I would have said it was plagiarism. We have tutorials doing the 'what is plagiarism' and students are always told that passing off someone else's ideas as their own counts. Given you wrote to/emailed him, you have a written record.
It's certainly academic misconduct. Normally you'd have a footnote saying 'for x, y and z I owe thanks to Ms so-and-so, who discussed this with me in a private conversation of [date]'. It's really shabby not to acknowledge.
My results were published in a number of places - indeed they can be found on-line in archives that well pre-date (i.e. by years rather than months or weeks) the publication by the American professionals. I even have emails from the professionals confirming receipt of my spread sheet of results.
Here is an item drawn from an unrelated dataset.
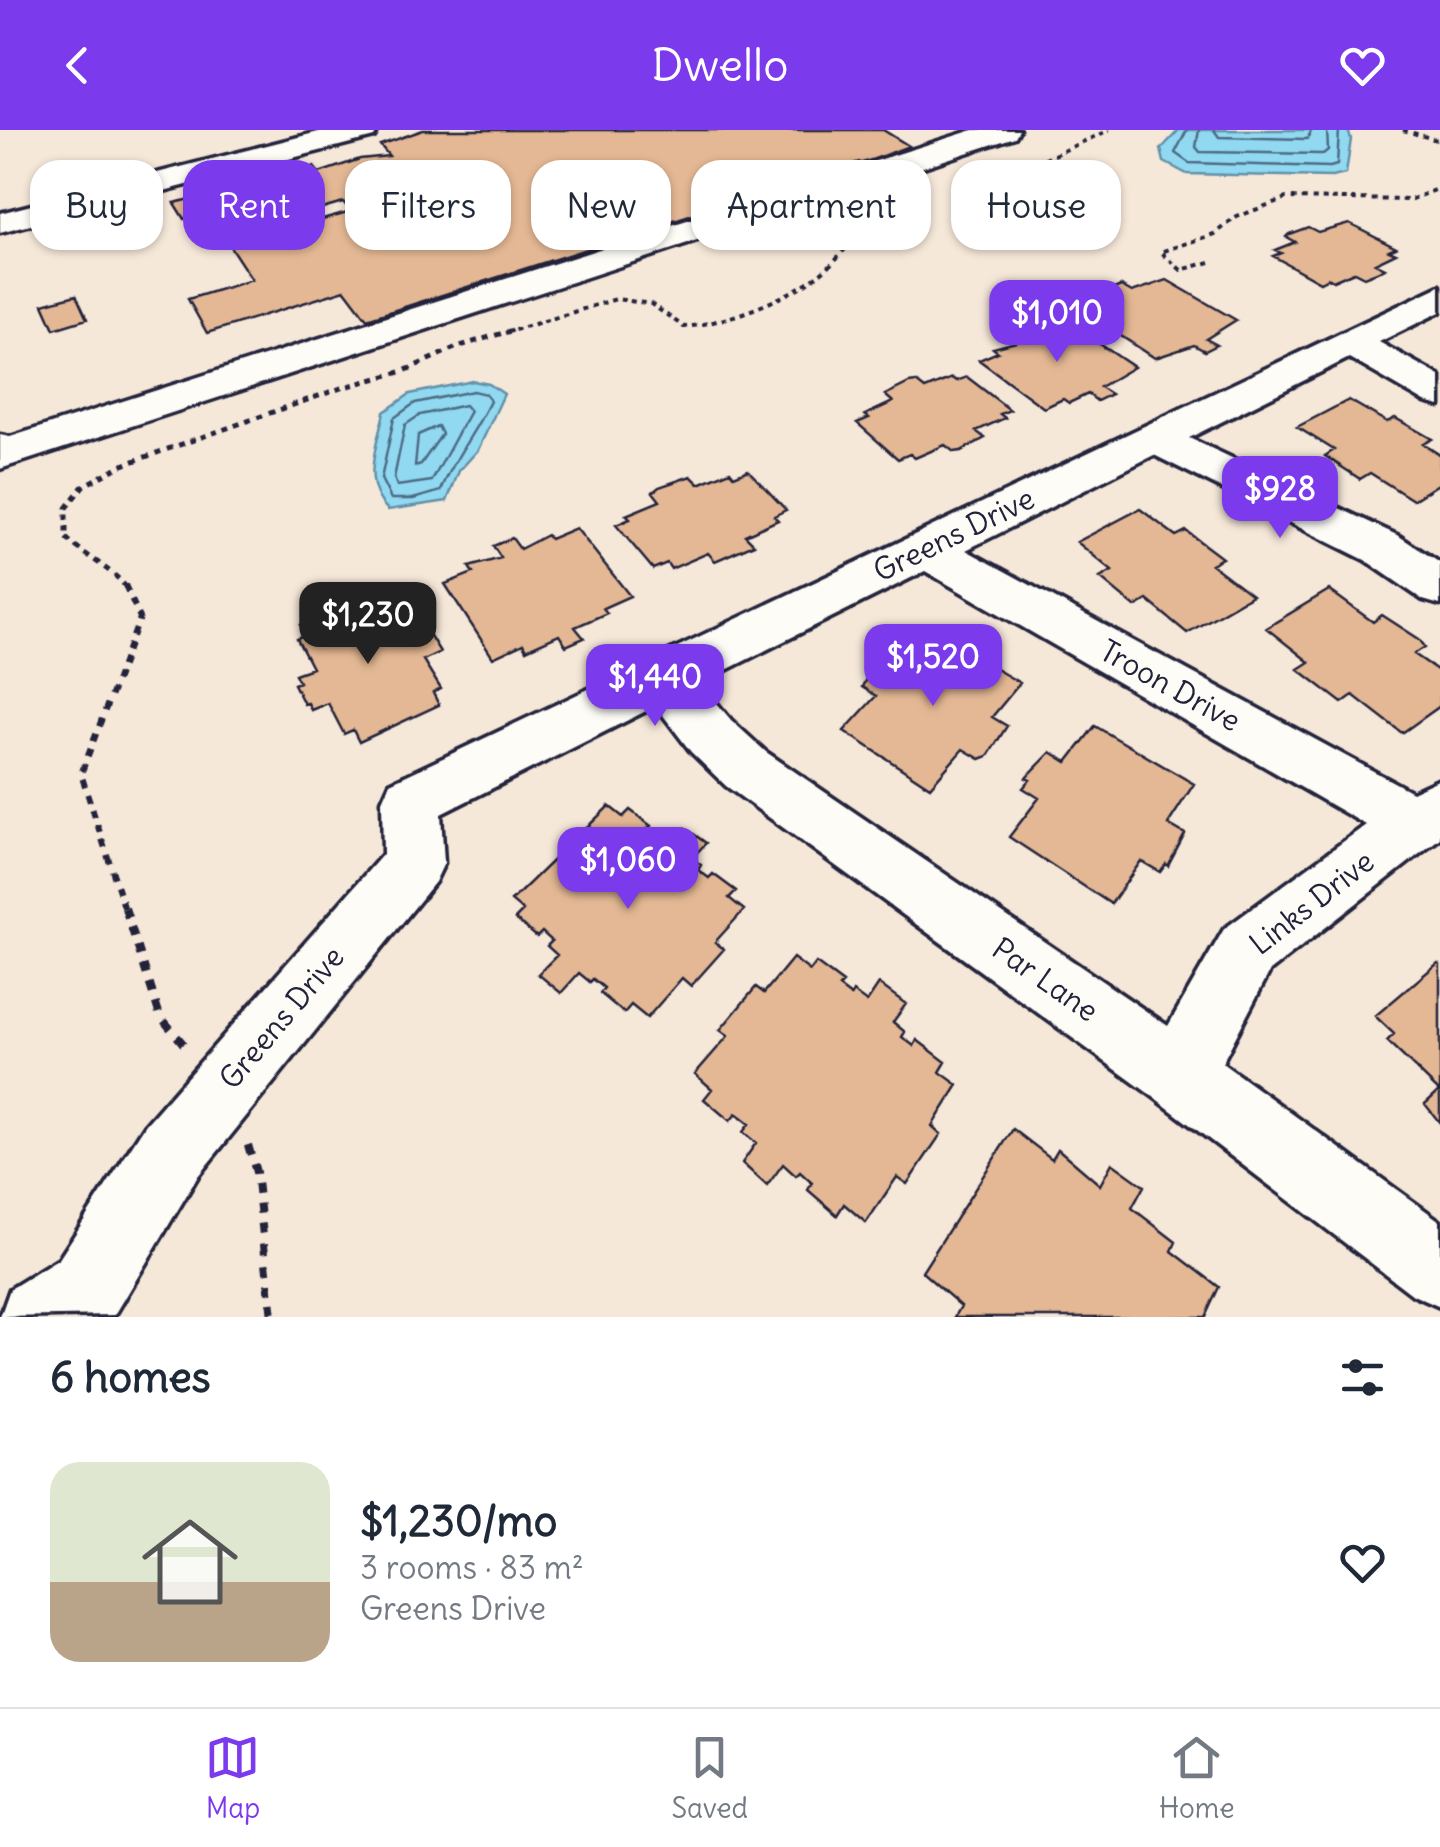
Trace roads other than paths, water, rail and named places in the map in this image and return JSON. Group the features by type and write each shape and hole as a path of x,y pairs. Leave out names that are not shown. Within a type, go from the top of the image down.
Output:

My results were published in a number of places - indeed they can be found on-line in archives that well pre-date (i.e. by years rather than months or weeks) the publication by the American professionals. I even have emails from the professionals confirming receipt of my spread sheet of results
So what exactly has this professional astronomer done? Claimed to be the first to discover? That seems unlikely, given that they know you had archived/documented your data. Have they actually "extended" your discovery? So perhaps you published that you'd found "something not yet defined" and they published that they'd found "a defined object"?
if the editor is not responding, go to the publisher. it may be that you initially have to go to a generic author help email address, but your message should be directed to the individual responsible for the journal(s) there. as kerosene says these things are often complex and take a lot of time to resolve. the COPE link is a very good resource
presumably your results published online have not been referenced in the paper?
Without knowing the ins and outs of astronomy publication/catalogues, it's hard to know what has gone wrong or how to put it right...
Is there a reason that your initial publication didn't make it to the catalogue of discoveries thing? That seems to be where the problem started.
I don't think it's technically plagiarism because it's not an idea, it's a discovery. It's certainly not right but I don't think plagiarism is the right term to use.
I know a tame (and well respected) UK based astronomer who might be able to help you. He is my Uncle and a Prof but pm me for details as don't want to say in public.